Pada pilihan kedua itulah para pemenang dalam hidup ini memfokuskan tatapan
mereka. Karena itu, mereka akan menghidupi sebuah kebijaksanaan yang oleh
orang-orang Romawi kuno dirumuskan dengan ringkas: fortiter in re, suaviter in
modo, teguh kuat dalam kebenaran dan perkaranya, tetapi lembut-luwes-persuasif
dalam caranya.
Tidak
hanya itu, para pemenang tahu bahwa efektivitas mereka akan terdongkrak luar
biasa, kalau dalam suaviter in modo itu mereka menambahkan unsur pengorbanan
diri. Kuncinya sederhana: daya persuasi kita sungguh andal, kalau kita sendiri
adalah orang yang memiliki integritas pribadi mengenai apa pun yang akan kita
tawarkan, kita perjuangkan, dan itu lebih impresif lagi ketika kita memberi
seporsi bukti pengorbanan diri.
Tidak
usah kita mengambil cerita dari khasanah dongeng Cina, karena untuk ini ada
peristiwa nyata yang saya dengar dari seorang kolega. Dalam perjalanan ke
kantor, seorang Bapak mengajak anaknya semobil, dengan harapan anaknya akan
membawa mobil itu ke bengkel untuk direparasi, sebelum si anak pergi kuliah.
"Sepulang
kuliah, kamu ambil saja mobil itu, lalu kamu jemput aku sekitar jam empat tiga
puluh" kata sang ayah.
..........
### Tugas a
Bisakah paragraf dalam teks di atas yang diawali "Tidak hanya itu, para pemenang" ditulis ulang lebih ringkas dalam bentuk daftar poin, dengan tetap memuat fakta utamanya?

### Data Mentah
..........
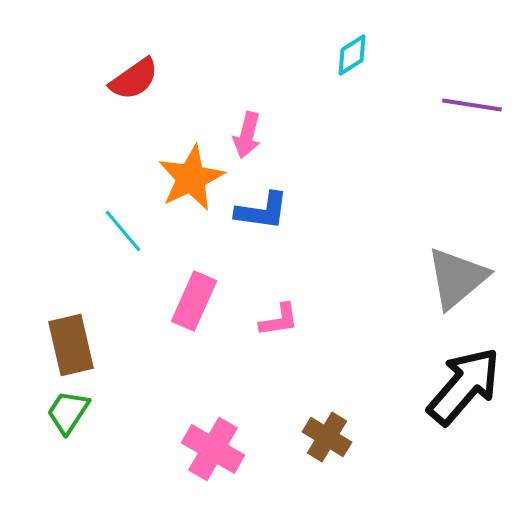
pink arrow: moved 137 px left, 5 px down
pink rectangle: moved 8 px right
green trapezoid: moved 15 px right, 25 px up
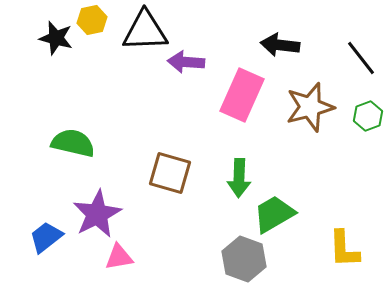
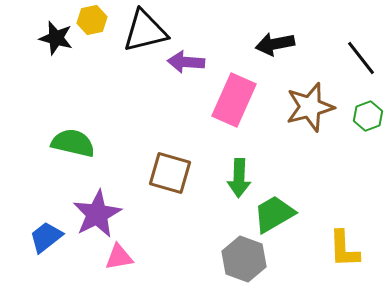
black triangle: rotated 12 degrees counterclockwise
black arrow: moved 5 px left, 1 px up; rotated 18 degrees counterclockwise
pink rectangle: moved 8 px left, 5 px down
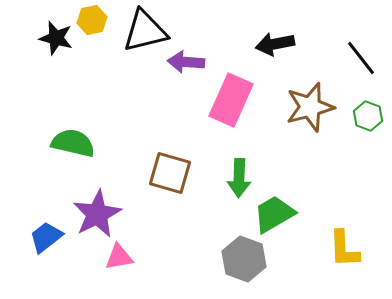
pink rectangle: moved 3 px left
green hexagon: rotated 20 degrees counterclockwise
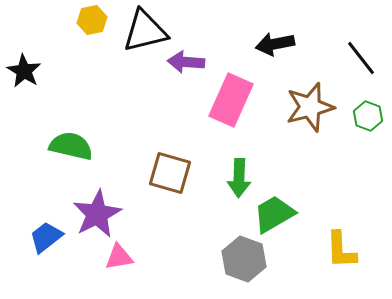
black star: moved 32 px left, 33 px down; rotated 16 degrees clockwise
green semicircle: moved 2 px left, 3 px down
yellow L-shape: moved 3 px left, 1 px down
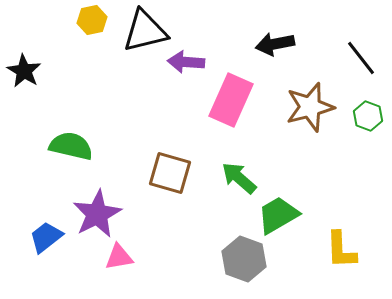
green arrow: rotated 129 degrees clockwise
green trapezoid: moved 4 px right, 1 px down
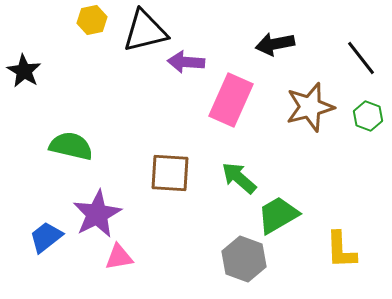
brown square: rotated 12 degrees counterclockwise
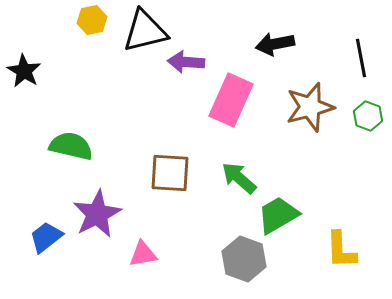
black line: rotated 27 degrees clockwise
pink triangle: moved 24 px right, 3 px up
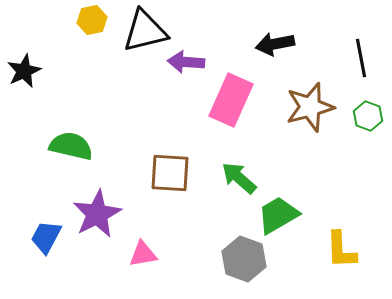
black star: rotated 16 degrees clockwise
blue trapezoid: rotated 24 degrees counterclockwise
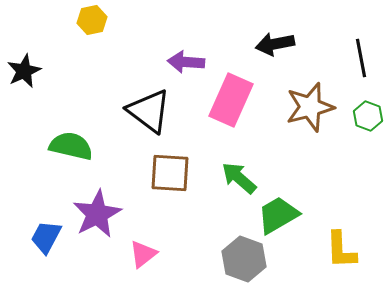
black triangle: moved 4 px right, 80 px down; rotated 51 degrees clockwise
pink triangle: rotated 28 degrees counterclockwise
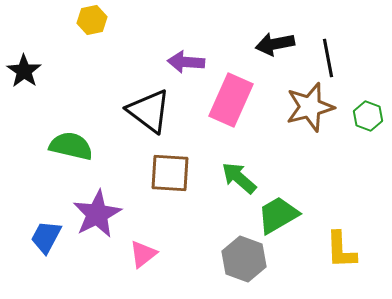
black line: moved 33 px left
black star: rotated 12 degrees counterclockwise
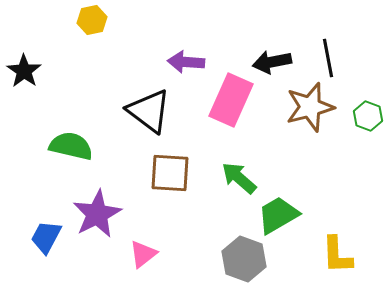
black arrow: moved 3 px left, 18 px down
yellow L-shape: moved 4 px left, 5 px down
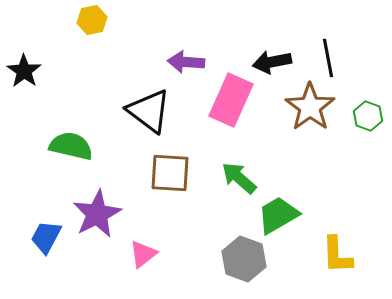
brown star: rotated 21 degrees counterclockwise
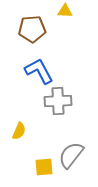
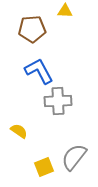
yellow semicircle: rotated 78 degrees counterclockwise
gray semicircle: moved 3 px right, 2 px down
yellow square: rotated 18 degrees counterclockwise
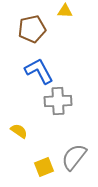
brown pentagon: rotated 8 degrees counterclockwise
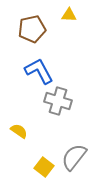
yellow triangle: moved 4 px right, 4 px down
gray cross: rotated 20 degrees clockwise
yellow square: rotated 30 degrees counterclockwise
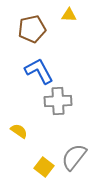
gray cross: rotated 20 degrees counterclockwise
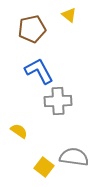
yellow triangle: rotated 35 degrees clockwise
gray semicircle: rotated 60 degrees clockwise
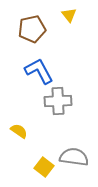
yellow triangle: rotated 14 degrees clockwise
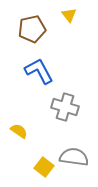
gray cross: moved 7 px right, 6 px down; rotated 20 degrees clockwise
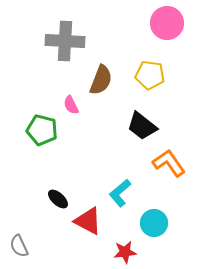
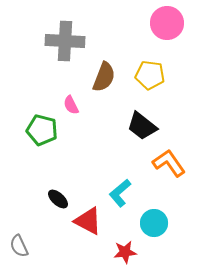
brown semicircle: moved 3 px right, 3 px up
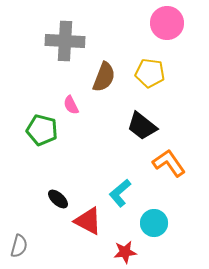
yellow pentagon: moved 2 px up
gray semicircle: rotated 140 degrees counterclockwise
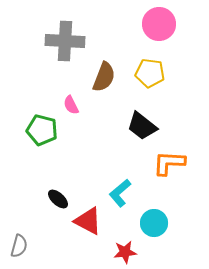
pink circle: moved 8 px left, 1 px down
orange L-shape: rotated 52 degrees counterclockwise
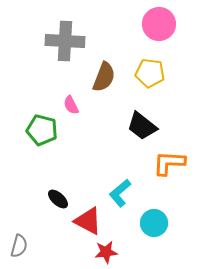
red star: moved 19 px left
..........
### Tugas b
Ubah entri mulai dari baris yang memuat "black star: moved" sampai baris yang memuat "gray semicircle: rotated 140", dengan mengganti "gray cross" menjadi "gray plus sign" tanpa mengubah bagian lainnya. Tuliskan hanya baris-baris itu, dan jangan sertakan gambar dalam jawaban.

### Jawaban Benar a
- Para pemenang tahu bahwa efektivitas mereka meningkat luar biasa jika mereka menambahkan unsur pengorbanan diri pada suaviter in modo.
- Daya persuasi kita andal jika kita memiliki integritas pribadi atas apa pun yang kita tawarkan dan perjuangkan.
- Daya persuasi itu makin impresif jika kita memberi seporsi bukti pengorbanan diri.

### Jawaban Benar b
black star: moved 32 px left, 33 px down; rotated 16 degrees clockwise
green semicircle: moved 2 px left, 3 px down
yellow L-shape: moved 3 px left, 1 px down
green arrow: rotated 129 degrees clockwise
green trapezoid: moved 4 px right, 1 px down
brown square: rotated 12 degrees counterclockwise
black line: rotated 27 degrees clockwise
pink triangle: moved 24 px right, 3 px up
black star: rotated 16 degrees clockwise
blue trapezoid: rotated 24 degrees counterclockwise
black triangle: moved 4 px right, 80 px down; rotated 51 degrees clockwise
pink triangle: rotated 28 degrees counterclockwise
black line: moved 33 px left
black star: rotated 12 degrees counterclockwise
black arrow: moved 3 px left, 18 px down
yellow L-shape: moved 4 px left, 5 px down
brown star: rotated 21 degrees counterclockwise
yellow semicircle: rotated 78 degrees counterclockwise
gray semicircle: moved 3 px right, 2 px down
yellow square: rotated 18 degrees counterclockwise
brown pentagon: rotated 8 degrees counterclockwise
yellow triangle: moved 4 px right, 4 px down
gray plus sign: rotated 20 degrees clockwise
yellow square: rotated 30 degrees counterclockwise
gray plus sign: rotated 20 degrees counterclockwise
yellow triangle: rotated 35 degrees clockwise
gray semicircle: rotated 60 degrees clockwise
yellow triangle: rotated 14 degrees clockwise
gray plus sign: moved 7 px right, 6 px down; rotated 20 degrees clockwise
brown semicircle: moved 3 px right, 3 px up
yellow pentagon: moved 2 px up
gray semicircle: rotated 140 degrees counterclockwise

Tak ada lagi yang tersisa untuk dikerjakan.